─── TEXT UNDER STUDY ───

Ann Nocenti, Are You Fucking Kidding Me? – Review Of Catwoman #0

Have you read this month’s installment of Catwoman, yet? If you haven’t, don’t. There are a lot of other things you can do with that $2.99 instead of buy issue #0, by writer Ann Nocenti, unless you happen to be an obsessive collector of Adriana Melo’s artwork (which is the only bright point of the issue) or the items that carry the stench of failure, like dollar store condoms.

Selina Kyle has suffered mightily in the New 52 reboot at the hands of Judd Winick, suggesting that Barry Ween is his Jagged Little Pill. If Barry Ween was “You Oughta Know”, then Catwoman was Winick parading around naked exhorting “Thank you, silence”. Selina was a broken mess that owed more of her personality and actions to Batman slash fic than Frank Miller or Ed Brubaker. The announcement that Ann Nocenti was taking over the book at issue #0 was greeted with relief in this household. Surely, the woman who created Typhoid Mary for the Daredevil franchise could come up with a stronger, more bad ass take on Catwoman.

Turns out, not so much.

Spoiled déjà vu all over again, after the jump.

A large part of the problem with the new 52 has been the need for many of the writers to tear down former continuity and rewrite the origins, in some cases completely from scratch. With few exceptions – Animal Man and Swamp Thing come to mind – the new storylines are pale imitations of their former selves. Nocenti had the opportunity to use issue #0 to rectify this for Catwoman. She squandered this opportunity to offer up a reheated subplot from 1992’s Batman Returns, with dashes of Oliver Twist and The Hunter, if Parker was a weepy, needy amnesiac.

─── GIVEN DATA ───

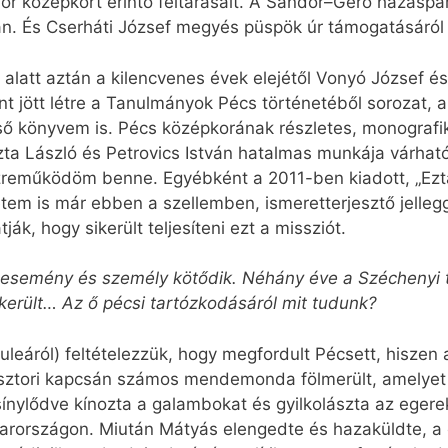
r középkort érintő feltárásait. A Sándor–Gerő házaspá
ban. És Cserháti József megyés püspök úr támogatásár
alatt aztán a kilencvenes évek elejétől Vonyó József és
t jött létre a Tanulmányok Pécs történetéből sorozat,
lső könyvem is. Pécs középkorának részletes, monografi
zta László és Petrovics István hatalmas munkája várha
özreműködöm benne. Egyébként a 2011-ben kiadott, „Ez
etem is már ebben a szellemben, ismeretterjesztő jellegg
ják, hogy sikerült teljesíteni ezt a missziót.
esemény és személy kötődik. Néhány éve a Széchenyi té
erült… Az ő pécsi tartózkodásáról mit tudunk?
raculeáról) feltételezzük, hogy megfordult Pécsett, hisz
a-sztori kapcsán számos mendemonda fölmerült, amelyet a
ylődve kínozta a galambokat és gyilkolászta az egereke
rországon. Miután Mátyás elengedte és hazaküldte, a c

───

* [TO DO]
a. Decide whether each statement agrees with the Catwoman #0 review. For each, answer yes or no and quote the deciding words of the review. (i) The review gives the price of issue #0 as $2.99. (ii) The review names Swamp Thing as one of the exceptions among the New 52 storylines. (iii) The review says Ann Nocenti created Typhoid Mary for the Batman franchise.
b. According to the Catwoman #0 review, what is the only bright point of the issue?

* [RESPONSES PER TASK]
a.
(i) Yes: "There are a lot of other things you can do with that $2.99 instead of buy issue #0"
(ii) Yes: "With few exceptions – Animal Man and Swamp Thing come to mind"
(iii) No: "the woman who created Typhoid Mary for the Daredevil franchise"

b. Adriana Melo's artwork.